_What this task involves_: From the records that follow, copy every line in which "living" appears.

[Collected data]
BEGIN

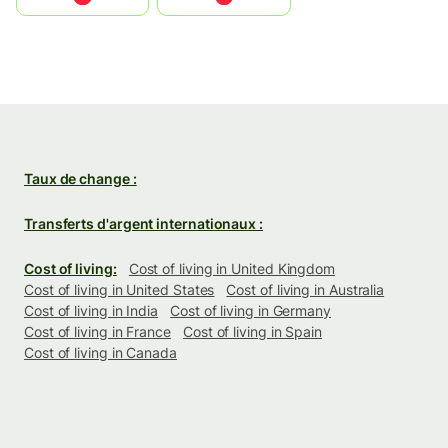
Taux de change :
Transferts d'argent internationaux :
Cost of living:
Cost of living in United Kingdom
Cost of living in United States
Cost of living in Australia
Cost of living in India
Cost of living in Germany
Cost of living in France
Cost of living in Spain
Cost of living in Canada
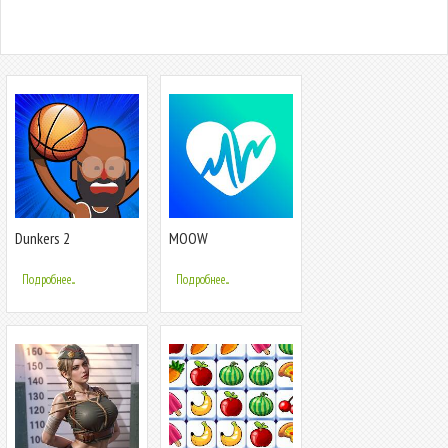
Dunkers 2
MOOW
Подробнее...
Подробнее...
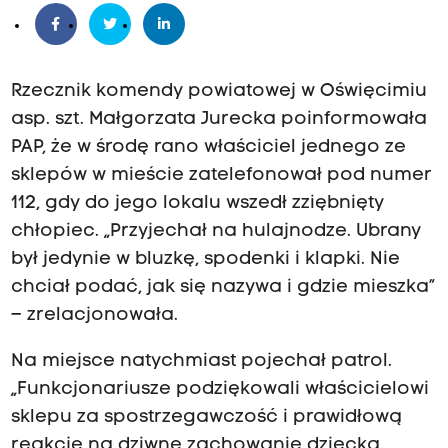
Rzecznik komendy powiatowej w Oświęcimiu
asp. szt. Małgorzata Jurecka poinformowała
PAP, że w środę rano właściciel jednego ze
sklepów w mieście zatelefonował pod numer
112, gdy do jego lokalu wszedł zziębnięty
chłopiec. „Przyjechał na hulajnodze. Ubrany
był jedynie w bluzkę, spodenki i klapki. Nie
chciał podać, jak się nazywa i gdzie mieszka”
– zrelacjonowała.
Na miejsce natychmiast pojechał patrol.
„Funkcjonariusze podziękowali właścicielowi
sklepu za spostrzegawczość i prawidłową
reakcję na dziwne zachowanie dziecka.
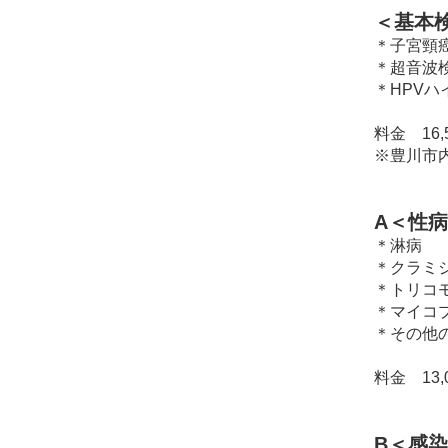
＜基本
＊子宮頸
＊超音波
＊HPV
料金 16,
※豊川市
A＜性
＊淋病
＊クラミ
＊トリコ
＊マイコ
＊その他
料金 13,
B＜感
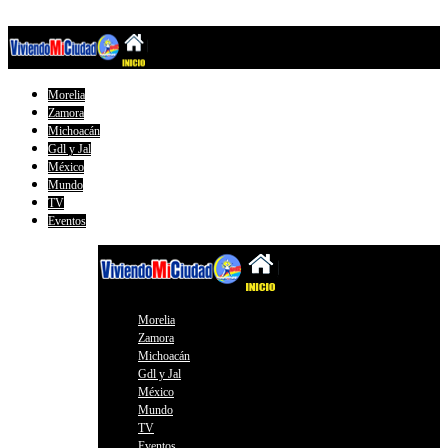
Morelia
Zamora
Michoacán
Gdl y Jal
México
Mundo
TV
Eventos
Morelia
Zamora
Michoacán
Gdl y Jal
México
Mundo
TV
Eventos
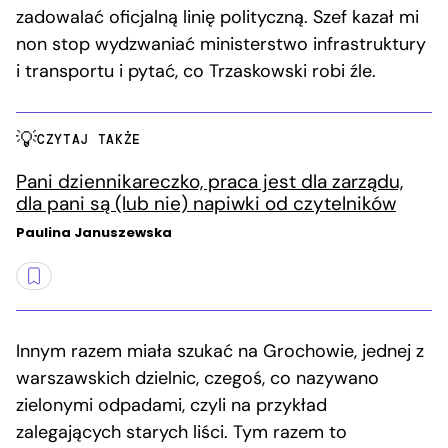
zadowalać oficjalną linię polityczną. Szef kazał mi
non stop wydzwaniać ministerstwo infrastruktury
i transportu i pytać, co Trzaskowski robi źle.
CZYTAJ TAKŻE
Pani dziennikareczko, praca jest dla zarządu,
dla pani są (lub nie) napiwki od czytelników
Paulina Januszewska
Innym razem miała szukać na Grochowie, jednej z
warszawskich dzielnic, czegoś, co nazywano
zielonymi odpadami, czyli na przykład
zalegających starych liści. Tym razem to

END

_Solution_:
Cost of living:
Cost of living in United Kingdom
Cost of living in United States
Cost of living in Australia
Cost of living in India
Cost of living in Germany
Cost of living in France
Cost of living in Spain
Cost of living in Canada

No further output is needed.